By Lisa Seachrist

Washington Editor

Chemoinformatics specialist Tripos Inc. signed a deal with bioinformatics specialist Lion Biosciences AG to link their technologies in order to develop a unified platform for drug discovery.

The announcement comes after 18 months of collaborative efforts by the two companies. Lion, of Heidelberg, Germany, will purchase 409,091 shares of 5 percent Series B convertible preferred stock from St. Louis-based Tripos for $22 per share, or $9 million. The shares are convertible in February 2005 on a share-for-share basis into Tripos common stock. Lion will have a stake of nearly 11 percent in Tripos if fully converted, at which time Tripos would have 3.8 million shares outstanding.

"Both companies have been recognizing the need for pharmaceutical companies to have a seamless integrative approach for drug discovery," said Colleen Martin, CFO for Tripos. "We have very complementary technologies. This deal really formalizes what we've been doing over the past year and a half."

The collaboration will create a platform that spans the entire cost- and research-intensive part of drug discovery, from gene to optimized lead. Lion is a specialist in informatics and genomics, or the biology side of the drug discovery. Tripos' strength is creating chemical libraries and managing high-throughput screening in order to develop optimized drug leads.

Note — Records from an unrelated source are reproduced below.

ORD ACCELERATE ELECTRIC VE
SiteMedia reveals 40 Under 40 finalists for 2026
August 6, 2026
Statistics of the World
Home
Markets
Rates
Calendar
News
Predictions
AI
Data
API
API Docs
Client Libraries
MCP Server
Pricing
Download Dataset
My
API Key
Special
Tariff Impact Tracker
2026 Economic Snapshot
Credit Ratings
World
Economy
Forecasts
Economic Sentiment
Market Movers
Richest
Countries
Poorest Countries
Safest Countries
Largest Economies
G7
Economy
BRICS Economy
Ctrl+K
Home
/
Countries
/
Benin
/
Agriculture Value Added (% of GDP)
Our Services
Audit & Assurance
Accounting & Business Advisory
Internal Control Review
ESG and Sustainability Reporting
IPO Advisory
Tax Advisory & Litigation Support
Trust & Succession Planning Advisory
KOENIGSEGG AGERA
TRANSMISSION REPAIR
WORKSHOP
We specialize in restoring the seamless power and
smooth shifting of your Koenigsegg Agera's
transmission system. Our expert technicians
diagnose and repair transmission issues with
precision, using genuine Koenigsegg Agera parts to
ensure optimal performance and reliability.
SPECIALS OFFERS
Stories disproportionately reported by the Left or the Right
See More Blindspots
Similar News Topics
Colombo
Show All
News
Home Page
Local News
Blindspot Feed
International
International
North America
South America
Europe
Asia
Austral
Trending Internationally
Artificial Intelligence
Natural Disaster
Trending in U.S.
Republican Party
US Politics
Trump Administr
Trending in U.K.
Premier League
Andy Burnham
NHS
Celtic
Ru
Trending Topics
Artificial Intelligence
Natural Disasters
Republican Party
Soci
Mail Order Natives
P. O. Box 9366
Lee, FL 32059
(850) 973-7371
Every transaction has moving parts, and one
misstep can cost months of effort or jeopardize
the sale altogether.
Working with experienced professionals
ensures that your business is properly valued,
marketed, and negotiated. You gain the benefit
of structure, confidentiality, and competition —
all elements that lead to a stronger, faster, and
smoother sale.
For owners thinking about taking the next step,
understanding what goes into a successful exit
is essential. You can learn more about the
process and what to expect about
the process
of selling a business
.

The companies are looking to build a comprehensive and complete software system integrating the biology side of drug discovery with the chemistry side of the process. The products they will develop will allow companies to develop a global organizational research tool.

The first product the two companies will be developing under the alliance is "GenChem," a software tool for integrating and processing genetic, molecular, cellular, tissue, high-throughput screening and chemical data, on one single information technology platform.

"A lot of what we do will be customer driven," said Martin. "Both of us will be developing products together and individually that we hope will result in products that we can market further down the line. We expect to market our first joint project in the first half of 2000."

Martin said the collaboration was a big step for Tripos on its way back to profitability. The company had some success in providing highly purified and characterized compounds under a partnership agreement in 1996 and 1997. It decided to create its own state-of-the-art laboratory capabilities and incurred costs to complete that project. Tripos has software deals with Pfizer Inc. and the Parke-Davis unit of Warner-Lambert Co.

The company's stock (NASDAQ:TRPS) closed Monday at $20.50, up $1.